- _Text passage_
Morning Fizz

Dispatches from Last Night's City and County Budget Hearings

By Morning Fizz September 30, 2010

1. Fizz was at last night's city council budget hearing in Northgate.

Reps from a library advocacy group, Streets for All (a bike and ped activist group), SHARE (the homeless advocacy group), and SCAN TV (a public access TV network) dominated the mike.

Plus, there were a few mostly older folks wearing "Lindy Hop" vests and hard hats, supporting Linden Ave. N. sidewalk improvements.

The only real excitement was when a guy in the front row yelled that the SCAN folks---who would lose all their city funding under the mayor's budget---were "out if order" because they had so many folks standing up and saying the same thing. Council budget chair Jean Godden (one of the six council members who showed up) agreed and asked them to let other folks speak.

(Not on hand: Bruce Harrell, Nick Licata, and Tom Rasmussen).

2. Fizz was also at last night's King County Council budget hearing. Here's a dispatch:

After the hearing, we asked Republican Council Member Kathy Lambert for her take on the cuts King County Executive Dow Constantine announced on Monday.

"He did a good job creating a sustainable budget," said Lambert, who represents the 3rd district, which starts in Sammamish and Redmond and sprawls all the way to the eastern border of the county.

- _Data to examine_

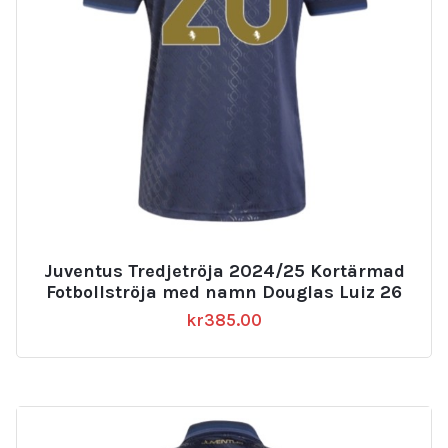
Juventus Tredjetröja 2024/25 Kortärmad
Fotbollströja med namn Douglas Luiz 26
kr
385.00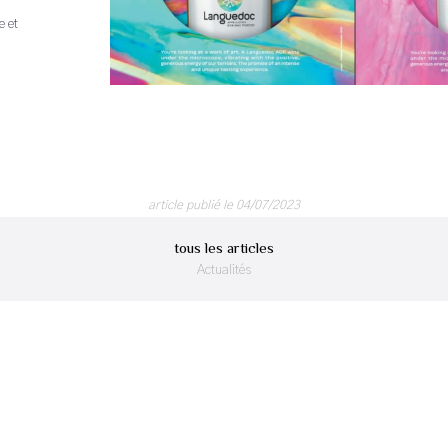
e et
article publié le 04/07/2023
tous les articles
Actualités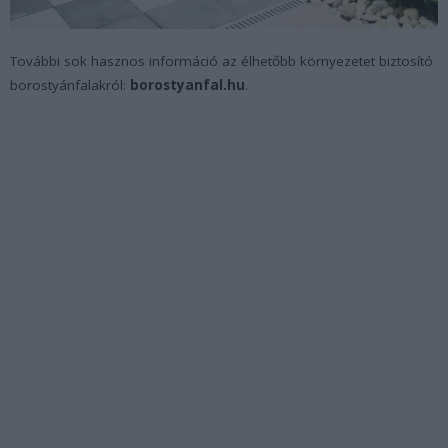
További sok hasznos információ az élhetőbb környezetet biztosító
borostyánfalakról:
borostyanfal.hu
.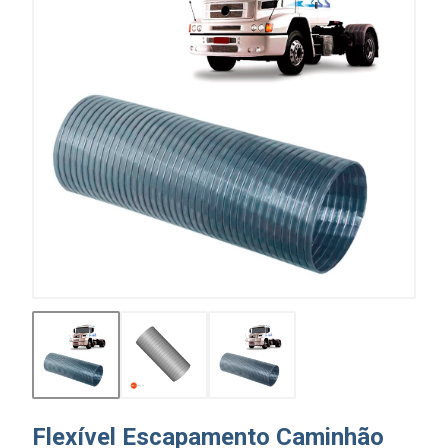
Flexível Escapamento Caminhão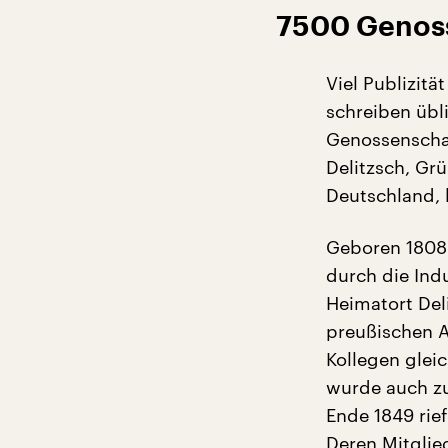
7500 Genoss
Viel Publizitä
schreiben übl
Genossenschaf
Delitzsch, Gr
Deutschland, 
Geboren 1808 
durch die Ind
Heimatort Del
preußischen A
Kollegen glei
wurde auch z
Ende 1849 rie
Deren Mitglie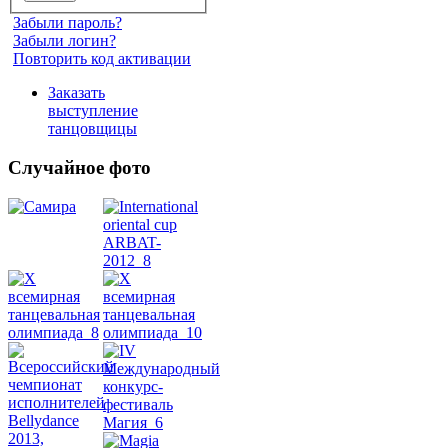
Забыли пароль?
Забыли логин?
Повторить код активации
Заказать
выступление
танцовщицы
Случайное фото
Танец
живота
Belly
Dance
уроки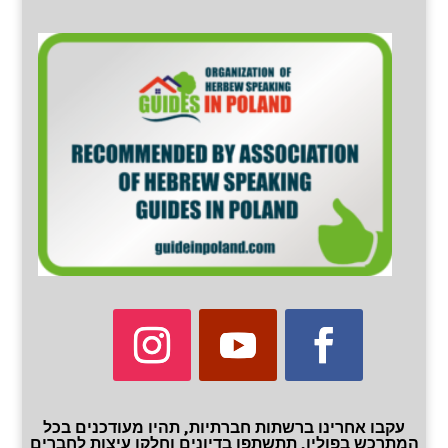
עקבו אחרינו ברשתות חברתיות, תהיו מעודכנים בכל
המתרכש בפולין, תתשתפו בדיונים וחלקו עיצות לחברים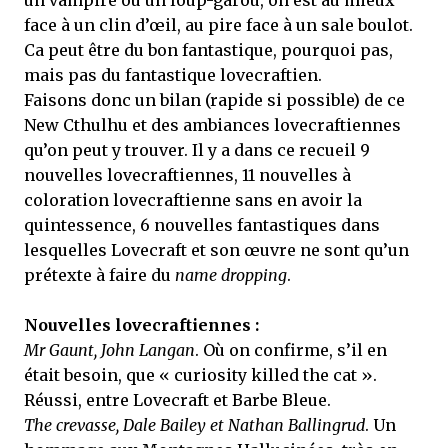
un vampire ou un loup-garou, on est au mieux
face à un clin d’œil, au pire face à un sale boulot.
Ca peut être du bon fantastique, pourquoi pas,
mais pas du fantastique lovecraftien.
Faisons donc un bilan (rapide si possible) de ce
New Cthulhu et des ambiances lovecraftiennes
qu’on peut y trouver. Il y a dans ce recueil 9
nouvelles lovecraftiennes, 11 nouvelles à
coloration lovecraftienne sans en avoir la
quintessence, 6 nouvelles fantastiques dans
lesquelles Lovecraft et son œuvre ne sont qu’un
prétexte à faire du
name dropping
.
Nouvelles lovecraftiennes :
Mr Gaunt, John Langan
. Où on confirme, s’il en
était besoin, que « curiosity killed the cat ».
Réussi, entre Lovecraft et Barbe Bleue.
The crevasse, Dale Bailey et Nathan Ballingrud
. Un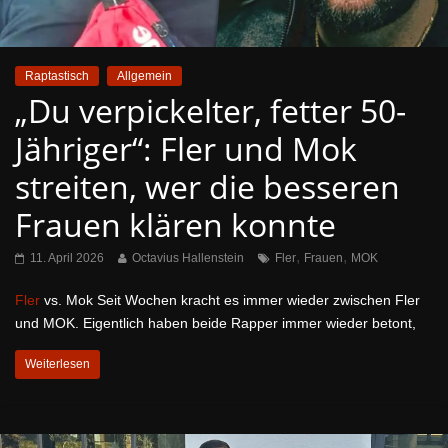
Raptastisch
Allgemein
„Du verpickelter, fetter 50-
Jähriger“: Fler und Mok
streiten, wer die besseren
Frauen klären konnte
,
,
11. April 2026
Octavius Hallenstein
Fler
Frauen
MOK
Fler
vs. Mok Seit Wochen kracht es immer wieder zwischen Fler
und MOK. Eigentlich haben beide Rapper immer wieder betont,
Weiterlesen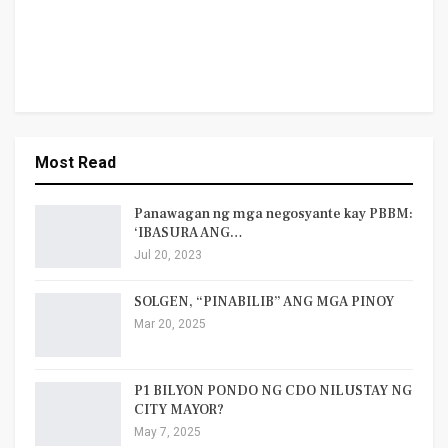
Most Read
Panawagan ng mga negosyante kay PBBM:
‘IBASURA ANG…
Jul 20, 2023
SOLGEN, “PINABILIB” ANG MGA PINOY
Mar 20, 2025
P1 BILYON PONDO NG CDO NILUSTAY NG
CITY MAYOR?
May 7, 2025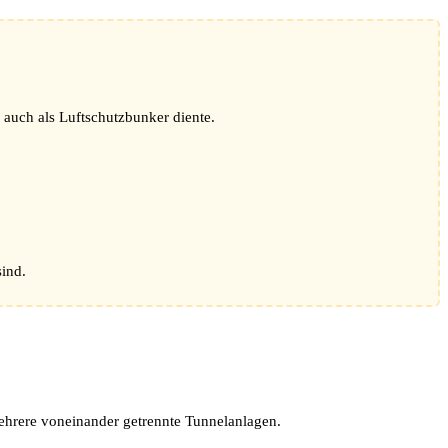
auch als Luftschutzbunker diente.
sind.
mehrere voneinander getrennte Tunnelanlagen.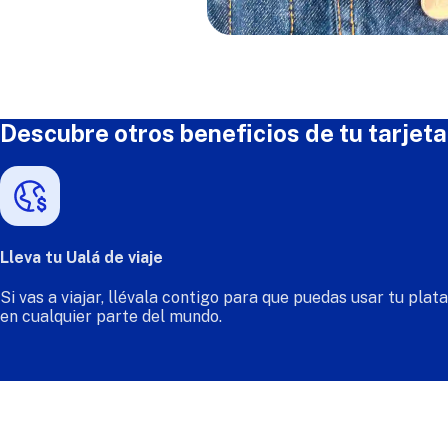
Descubre otros beneficios de tu tarjeta
Lleva tu Ualá de viaje
Si vas a viajar, llévala contigo para que puedas usar tu plata
en cualquier parte del mundo.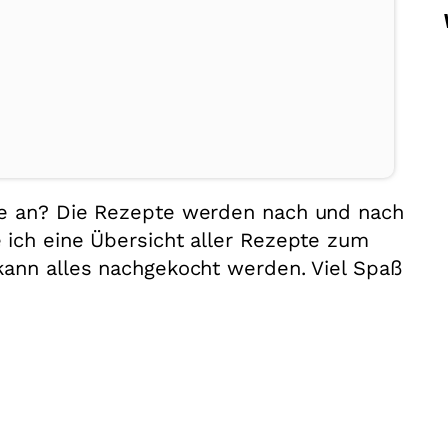
he an? Die Rezepte werden nach und nach
 ich eine Übersicht aller Rezepte zum
kann alles nachgekocht werden. Viel Spaß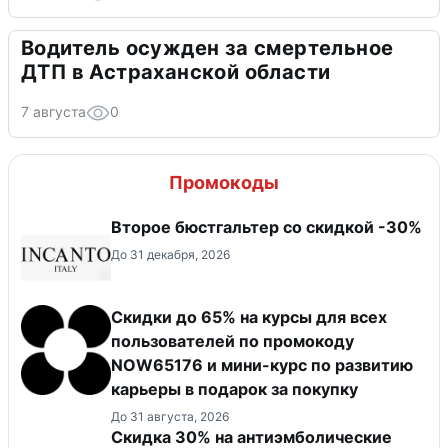
Водитель осужден за смертельное
ДТП в Астраханской области
7 августа
0
Промокоды
Второе бюстгальтер со скидкой -30%
До 31 декабря, 2026
Скидки до 65% на курсы для всех
пользователей по промокоду
NOW65176 и мини-курс по развитию
карьеры в подарок за покупку
До 31 августа, 2026
Скидка 30% на антиэмболические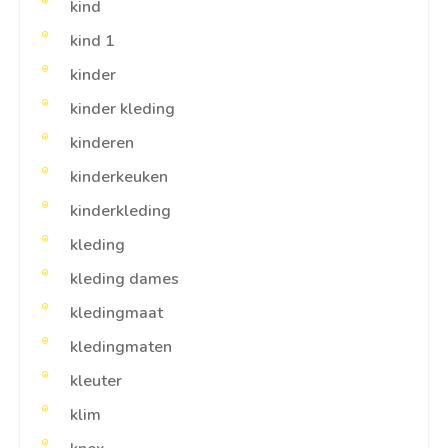
kind
kind 1
kinder
kinder kleding
kinderen
kinderkeuken
kinderkleding
kleding
kleding dames
kledingmaat
kledingmaten
kleuter
klim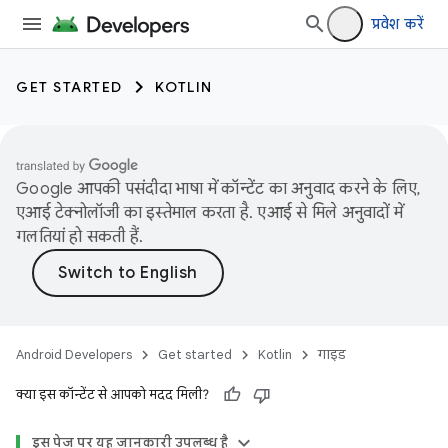
प्रवेश करें
GET STARTED
KOTLIN
Google आपकी पसंदीदा भाषा में कॉन्टेंट का अनुवाद करने के लिए,
एआई टेक्नोलॉजी का इस्तेमाल करता है. एआई से मिले अनुवादों में
गलतियां हो सकती हैं.
Android Developers
Get started
Kotlin
गाइड
क्या इस कॉन्टेंट से आपको मदद मिली?
इस पेज पर, यह जानकारी उपलब्ध है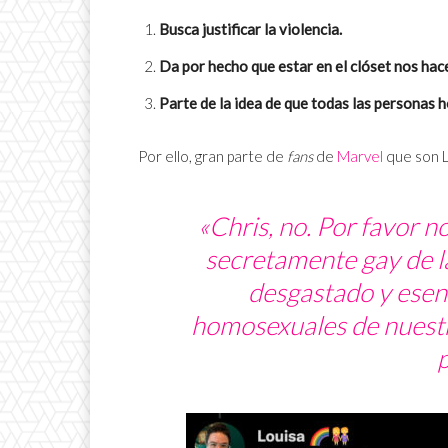
Busca justificar la violencia.
Da por hecho que estar en el clóset nos hac
Parte de la idea de que todas las personas
Por ello, gran parte de
fans
de
Marvel
que son L
«Chris, no. Por favor n
secretamente gay de l
desgastado y esenc
homosexuales de nuestr
p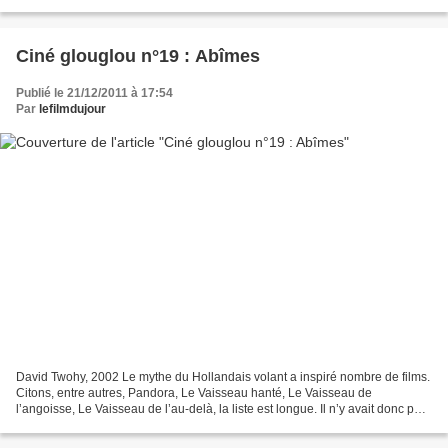
autres Schwarzy, il s’est ensuite systématiquement...
Ciné glouglou n°19 : Abîmes
Publié le 21/12/2011 à 17:54
Par
lefilmdujour
David Twohy, 2002 Le mythe du Hollandais volant a inspiré nombre de films.
Citons, entre autres, Pandora, Le Vaisseau hanté, Le Vaisseau de
l’angoisse, Le Vaisseau de l’au-delà, la liste est longue. Il n’y avait donc pas
de raison que la rubrique Ciné...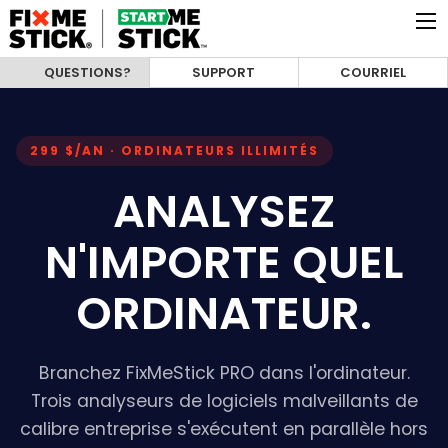
QUESTIONS?
SUPPORT
COURRIEL
299 $/AN · ORDINATEURS ILLIMITÉS
ANALYSEZ
N'IMPORTE QUEL
ORDINATEUR.
Branchez FixMeStick PRO dans l'ordinateur.
Trois analyseurs de logiciels malveillants de
calibre entreprise s'exécutent en parallèle hors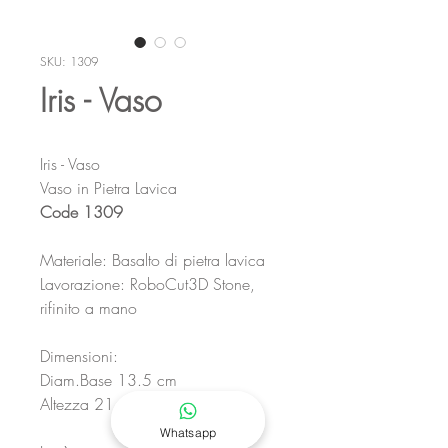
SKU: 1309
Iris - Vaso
Iris - Vaso
Vaso in Pietra Lavica
Code 1309
Materiale: Basalto di pietra lavica
Lavorazione: RoboCut3D Stone,
rifinito a mano
Dimensioni:
Diam.Base 13.5 cm
Altezza 21 cm
Whatsapp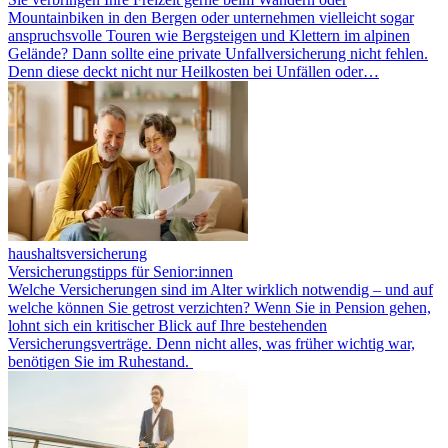
Mountainbiken in den Bergen oder unternehmen vielleicht sogar
anspruchsvolle Touren wie Bergsteigen und Klettern im alpinen
Gelände? Dann sollte eine private Unfallversicherung nicht fehlen.
Denn diese deckt nicht nur Heilkosten bei Unfällen oder…
haushaltsversicherung
Versicherungstipps für Senior:innen
Welche Versicherungen sind im Alter wirklich notwendig – und auf
welche können Sie getrost verzichten? Wenn Sie in Pension gehen,
lohnt sich ein kritischer Blick auf Ihre bestehenden
Versicherungsverträge. Denn nicht alles, was früher wichtig war,
benötigen Sie im Ruhestand.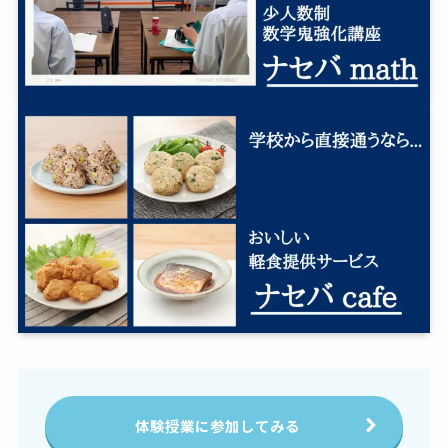
体験授業に参加してみる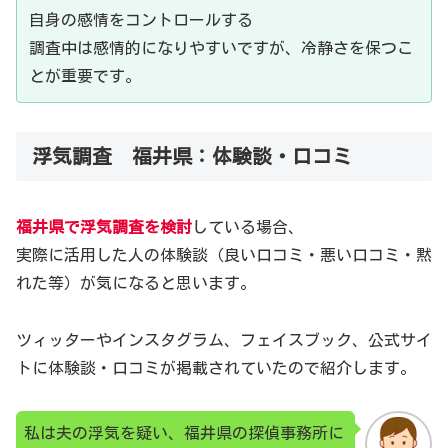
自身の感情をコントロールする
調査中は感情的になりやすいですが、冷静さを保つこ
とが重要です。
浮気調査 福井県：体験談・口コミ
福井県で浮気調査を検討
している場合、
実際に活用した人の体験談（良い口コミ・悪い口コミ・黙
れた等）が気になると思います。
ツィッターやインスタグラム、フェイスブック、公式サイ
トに体験談・口コミが掲載されていたので紹介します。
私は夫の浮気を疑い、福井県の探偵事務所に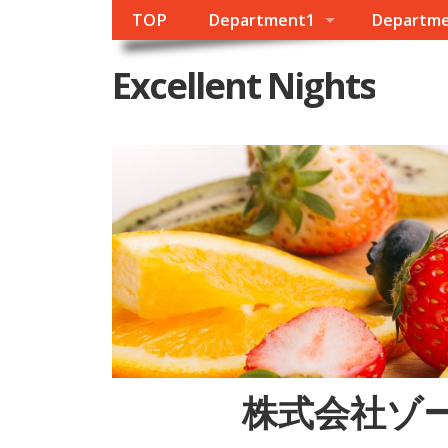
TOP
Department1
Departm
Excellent Nights
株式会社ゾ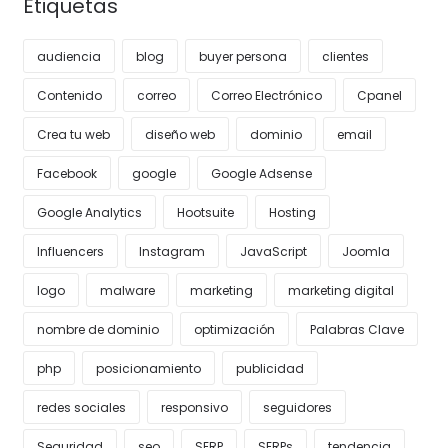
Etiquetas
audiencia
blog
buyer persona
clientes
Contenido
correo
Correo Electrónico
Cpanel
Crea tu web
diseño web
dominio
email
Facebook
google
Google Adsense
Google Analytics
Hootsuite
Hosting
Influencers
Instagram
JavaScript
Joomla
logo
malware
marketing
marketing digital
nombre de dominio
optimización
Palabras Clave
php
posicionamiento
publicidad
redes sociales
responsivo
seguidores
Seguridad
seo
SERP
SERPs
tendencia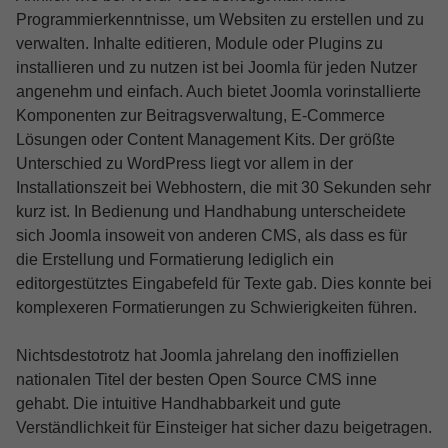
Programmierkenntnisse, um Websiten zu erstellen und zu
verwalten. Inhalte editieren, Module oder Plugins zu
installieren und zu nutzen ist bei Joomla für jeden Nutzer
angenehm und einfach. Auch bietet Joomla vorinstallierte
Komponenten zur Beitragsverwaltung, E-Commerce
Lösungen oder Content Management Kits. Der größte
Unterschied zu WordPress liegt vor allem in der
Installationszeit bei Webhostern, die mit 30 Sekunden sehr
kurz ist. In Bedienung und Handhabung unterscheidete
sich Joomla insoweit von anderen CMS, als dass es für
die Erstellung und Formatierung lediglich ein
editorgestütztes Eingabefeld für Texte gab. Dies konnte bei
komplexeren Formatierungen zu Schwierigkeiten führen.
Nichtsdestotrotz hat Joomla jahrelang den inoffiziellen
nationalen Titel der besten Open Source CMS inne
gehabt. Die intuitive Handhabbarkeit und gute
Verständlichkeit für Einsteiger hat sicher dazu beigetragen.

- _Work instruction A_
According to the budget hearings dispatch, which three city council members did not attend the hearing in Northgate?
- _Work instruction B_
Continue the budget hearings dispatch, beginning after its final sentence.
The records are separate material with no connection to the budget hearings dispatch.

- _Your response A_
Bruce Harrell, Nick Licata, and Tom Rasmussen.

- _Your response B_
"People are saying that we're cutting from the criminal justice budget
just to scare people. Well, no," she said. (County Executive Dow Constantine, facing a $60 million budget shortfall, has recommended drastic cuts to social services and criminal justice. "We're cutting it because we've cut everything else," said Lambert, whose biggest concern was cuts to the Court Appointed Special Advocate program. The program assigns a legal advocate to abused children who are going through the legal system and are under the age of 11. "I was sick to my stomach. But, we don't have any money."

Lambert seemed particularly rattled by a speaker at the budget hearing named Paul W. Locke, an anti-government gadfly who said he was glad to see "the dismantling of county government."

"It makes me sad when people say, 'let's get rid of government,'" said Lambert. "Government is people. Saying you don't want government is like saying you don't want a family anymore."

3. The latest Rasmussen Reports polling
has U.S. Sen Patty Murray and GOP challenger Dino Rossi all tied up again—Rossi 48 to Murray 47—putting it back in the "toss-up" category.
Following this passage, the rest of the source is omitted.